Hugh’s November blog

22 Nov 2016 Hugh’s November blog

On 2 December we’ll reach the first anniversary of our first sub-fund opening, which is a bit disturbing on two fronts. First it seems like only yesterday we celebrated its opening, and second it means it’s almost Christmas again. On the other hand a huge amount has been achieved in the last twelve months with four more sub-funds opened, systems and processes being bedded in and refined, and new colleagues joining the team.


On the subject of new colleagues; Ritika and Ryan joined us in August as investment analysts. Sadly Ritika then became our first departing colleague as her husband landed his dream job in Denmark. We’re back out in the market to recruit a replacement, but this will obviously take a little while so it’s likely to be the New Year before we refill the post.

Fund launch

We’re on track to open our next sub-fund on 16 December. The London CIV NW Real Return sub-fund will be managed by Newton Investment Management. Combined with subscriptions from Redbridge, Camden and Enfield into the LCIV Global Alpha Growth Fund (managed by Bailie Gifford) we will have £3 billion in assets under management before Christmas.

▶ Problem
Pick up Hugh's November blog after its last sentence and write the next few paragraphs in the same voice.

▶ Listed records
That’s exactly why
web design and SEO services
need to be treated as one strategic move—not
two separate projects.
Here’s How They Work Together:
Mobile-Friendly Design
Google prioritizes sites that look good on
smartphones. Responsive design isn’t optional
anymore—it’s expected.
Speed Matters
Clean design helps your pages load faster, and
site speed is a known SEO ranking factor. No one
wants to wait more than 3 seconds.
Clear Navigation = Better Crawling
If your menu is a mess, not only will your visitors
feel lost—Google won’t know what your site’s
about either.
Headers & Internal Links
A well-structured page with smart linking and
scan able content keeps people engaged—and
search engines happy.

▶ Response box
In the New Year we will be pressing on with opening two more sub-funds, a global equity fund again managed by Newton, and a UK equity fund managed by Majedie Asset Management. Furthermore, we are still optimistic of launching the Longview global equity fund.

Global equity procurement

With the first phase of our fund development coming to an end (the ‘lifting and shifting’ of existing borough investments) Julian, Jill and the rest of the investment team have been phenomenally busy over the past few months working on our first search and selection process aimed at opening an entirely new range of global equity sub-funds in 2017.

We received over 200 submissions leading to 58 fund manager interviews over the last few weeks – you can read about the outcome of this in more detail here. Vital support has been given by a sub-group of the Investment Advisory Committee (IAC) and we thank Debbie Drew (Waltham Forest), George Bruce (ex-Tri-Borough), Paul Guillotti (Wandsworth), Kate Limna (City of London), Rachel Cowburn (Hackney), Jeremy Randell (Kingston), Paul Reddaway (Enfield), Bola Tobun (Tower Hamlets), and Sian Kunert (Hillingdon) who spent many hours working on everyone’s behalf to ensure a great range of managers are going forward to the final selection stages.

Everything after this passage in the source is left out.